WHEN IT BURNED TO THE GROUND

by Yolanda Barnes

Pub Date: Aug. 1st, 2005
ISBN: 1-932511-18-0
Publisher: Sarabande

A spirited debut embodies an intrinsic, disjointed portrait of a poor black street in L.A. pre the ’92 riots.

A motley collection of its hardscrabble residents tell the up-and-down story of Piedmont Street, named for the 19th-century lawyer who rid the area of “plaguing canine hordes,” according to one chapter’s “Official History.” The first citizen to set the ominous scene is Daniel, hustler turned preacher, who has been called by God—literally, out of bed one morning—to pound the pavement declaring His Word to indifferent and increasingly hostile sinners. He reappears from another angle as the odd, dreaded Uncle Daniel in “A Knock on the Door/Louise,” where he makes his increasingly ghastly appearance on Sunday before dinner to lecture his nieces on the Lord’s “divine plan.” Another local denizen who recounts her plight is piano teacher Cecile; having fallen on “a hard time (only temporary she was sure),” she is forced to line up at the pawnshop to sell her cherished Auntie’s moonstone brooch.
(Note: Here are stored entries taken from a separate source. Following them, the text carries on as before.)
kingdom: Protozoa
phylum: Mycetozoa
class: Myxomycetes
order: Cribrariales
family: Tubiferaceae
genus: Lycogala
The experience of dealing with the miserly pawnbroker becomes a creepy prefiguration of her fall from grace—and the cataclysmic fire that will follow. Some of these folksy character studies feel like complete short stories in themselves: “Red Lipstick/Albee & Lettie,” for example, about the impending meeting after many years of two middle-aged sisters, one healthy and Christian, the other prodigal and ailing, who are destined to rehash their smoldering family dynamic until death; or “Eve’s Daughter/Bernadette,” about the struggling seamstress Bernadette, who pulled herself out of poverty and away from her mother’s curse of morbidity by opening her own shop on Piedmont Street; now, fatigued by surviving her loved ones, she watches the signs of doom slowly appear in the area. The self-sufficient pieces can’t—not tidily—be tacked together to make a cohesive work, yet Barnes’s spare writing and poignant detail render her characters memorable.

An exciting debut, if still in the process of formation.